Ludovic Alamélou a quitté la caserne de la Redoute après une trentaine d'heures en garde à vue. L'ancien PDG de la SPL Estival, service de transport de voyageurs de la communauté de communes de l'Est, avait été entendu par les gendarmes de la SR de Saint-Denis dans le cadre d'une enquête pour escroquerie, abus de biens sociaux, abus de confiance et favoritisme.
Sa libération ne clôt pas le dossier. Le parquet de Saint-Denis, qui pilote l'enquête, n'a pas encore arrêté les charges retenues. Un renvoi devant le tribunal n'est pas attendu avant plusieurs mois.
Alamélou avait dirigé la SPL Estival de 2020 à 2023. Élu à la mairie de Bras Panon, cet ancien bagagiste de l'aéroport avait été propulsé à la tête de la structure. C'est la Chambre régionale des comptes (CRC) qui a mis au jour l'étendue des dérives financières : un déficit de 204 000 euros dès 2021, une perte de 1,7 million d'euros en 2023, et des comptes arrêtés, au moment du placement en redressement judiciaire, à 3,2 millions d'euros.
Les magistrats de la CRC ont relevé des embauches massives, une politique salariale jugée excessive, des marchés attribués de façon discrétionnaire — notamment dans la communication et le gardiennage. À cela s'ajoutent des frais de bouche à caractère festif, des dépenses importantes pour étoffer le parc automobile et un montage coûteux pour la location d'un terrain et de locaux. La SPL Estival est un satellite de la Cirest, pilotée par le maire de Saint-Benoît, Patrice Selly, dont la source rappelle qu'il avait envisagé de mettre un terme à sa carrière politique au moment de la révélation des faits.

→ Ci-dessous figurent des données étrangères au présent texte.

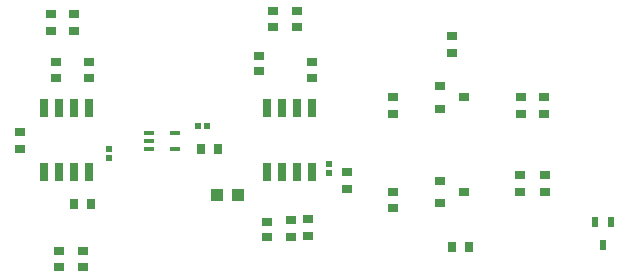
<source format=gbr>
G04*
G04 #@! TF.GenerationSoftware,Altium Limited,Altium Designer,23.8.1 (32)*
G04*
G04 Layer_Color=8421504*
%FSLAX43Y43*%
%MOMM*%
G71*
G04*
G04 #@! TF.SameCoordinates,4157314E-2F8B-4695-BFB2-F8FC6B21436D*
G04*
G04*
G04 #@! TF.FilePolarity,Positive*
G04*
G01*
G75*
%ADD13R,0.850X0.350*%
%ADD14R,0.850X0.350*%
%ADD15R,0.472X0.515*%
%ADD16R,0.515X0.472*%
%ADD17R,0.500X0.850*%
%ADD18R,0.900X0.700*%
%ADD19R,0.650X1.528*%
%ADD20R,0.900X0.800*%
%ADD21R,1.100X1.100*%
%ADD22R,0.850X0.800*%
%ADD23R,0.700X0.900*%
D13*
X30450Y15175D02*
D03*
Y13875D02*
D03*
X28250D02*
D03*
Y15175D02*
D03*
D14*
Y14525D02*
D03*
D15*
X43500Y12604D02*
D03*
Y11846D02*
D03*
X24875Y13804D02*
D03*
Y13046D02*
D03*
D16*
X33104Y15800D02*
D03*
X32346D02*
D03*
D17*
X66650Y5700D02*
D03*
X66000Y7650D02*
D03*
X67300D02*
D03*
D18*
X61700Y18200D02*
D03*
Y16800D02*
D03*
X59700Y18200D02*
D03*
Y16800D02*
D03*
X61725Y10200D02*
D03*
Y11600D02*
D03*
X59650Y10200D02*
D03*
Y11600D02*
D03*
X48875Y8800D02*
D03*
Y10200D02*
D03*
X45000Y10450D02*
D03*
Y11850D02*
D03*
X40225Y7825D02*
D03*
Y6425D02*
D03*
X41675Y7875D02*
D03*
Y6475D02*
D03*
X53875Y22000D02*
D03*
Y23400D02*
D03*
X42030Y21225D02*
D03*
Y19825D02*
D03*
X17325Y13875D02*
D03*
Y15275D02*
D03*
X23155Y21225D02*
D03*
Y19825D02*
D03*
X48875Y16800D02*
D03*
Y18200D02*
D03*
X20350Y19825D02*
D03*
Y21225D02*
D03*
X38760Y24125D02*
D03*
Y25525D02*
D03*
X20615Y5225D02*
D03*
Y3825D02*
D03*
X40760Y25525D02*
D03*
Y24125D02*
D03*
X19885Y23825D02*
D03*
Y25225D02*
D03*
X21885Y25225D02*
D03*
Y23825D02*
D03*
X22615Y5225D02*
D03*
Y3825D02*
D03*
D19*
X42030Y17336D02*
D03*
X40760D02*
D03*
X39490D02*
D03*
X38220D02*
D03*
Y11914D02*
D03*
X39490D02*
D03*
X40760D02*
D03*
X42030D02*
D03*
X23155Y17336D02*
D03*
X21885D02*
D03*
X20615D02*
D03*
X19345D02*
D03*
Y11914D02*
D03*
X20615D02*
D03*
X21885D02*
D03*
X23155D02*
D03*
D20*
X52875Y11150D02*
D03*
Y9250D02*
D03*
X54875Y10200D02*
D03*
X52875Y19150D02*
D03*
Y17250D02*
D03*
X54875Y18200D02*
D03*
D21*
X35775Y9975D02*
D03*
X33975D02*
D03*
D22*
X38225Y7651D02*
D03*
Y6399D02*
D03*
X37525Y21726D02*
D03*
Y20474D02*
D03*
D23*
X55275Y5550D02*
D03*
X53875D02*
D03*
X23300Y9175D02*
D03*
X21900D02*
D03*
X32650Y13875D02*
D03*
X34050D02*
D03*
M02*

</source>
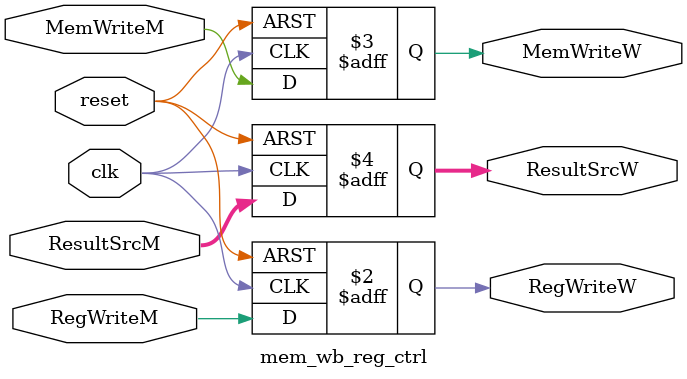
<source format=v>
`timescale 1ns / 1ps

module mem_wb_reg_ctrl(clk, reset, RegWriteM, MemWriteM, ResultSrcM,
                                   RegWriteW, MemWriteW, ResultSrcW);

    input clk, reset;
    input RegWriteM, MemWriteM;
    input [1:0] ResultSrcM;
    
    output reg RegWriteW, MemWriteW;
    output reg [1:0] ResultSrcW;

    always @(posedge clk or posedge reset) begin
        if (reset) begin
            RegWriteW  <= 0;
            MemWriteW  <= 0;
            ResultSrcW <= 0;
        end 
        
        else begin
            RegWriteW  <= RegWriteM;
            MemWriteW  <= MemWriteM;
            ResultSrcW <= ResultSrcM;
        end
    end
endmodule

</source>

Le redressement judiciaire a conduit une trentaine d'employés de la SPL Estival à France Travail. La question de la responsabilité reste entière : Ludovic Alamélou, qui travaille désormais comme agent pénitentiaire en métropole, sera-t-il le seul mis en cause, ou d'autres acteurs du système seront-ils visés par la suite judiciaire ?


2 commentaires
Ce qui me touche dans cette histoire, c'est la trentaine de salariés qui se retrouvent à France Travail. Eux n'ont rien décidé, ils faisaient leur boulot. Embauches massives, politique salariale excessive selon la CRC, ça veut dire que des gens ont signé des contrats, ont cru en un projet, et se retrouvent aujourd'hui sans employeur. La question de qui rend des comptes pour ça, lé pa rien.
3,2 millions d'euros de dettes pour une structure publique de transport, c'est pas un chiffre anodin. Ce qui me frappe, c'est que la CRC a tout mis en lumière, mais combien de temps ça a duré avant que quelqu'un tire la sonnette d'alarme ? Dans n'importe quelle boîte privée, tu perds 204 000 euros la première année et t'es déjà en train de revoir tout ton modèle.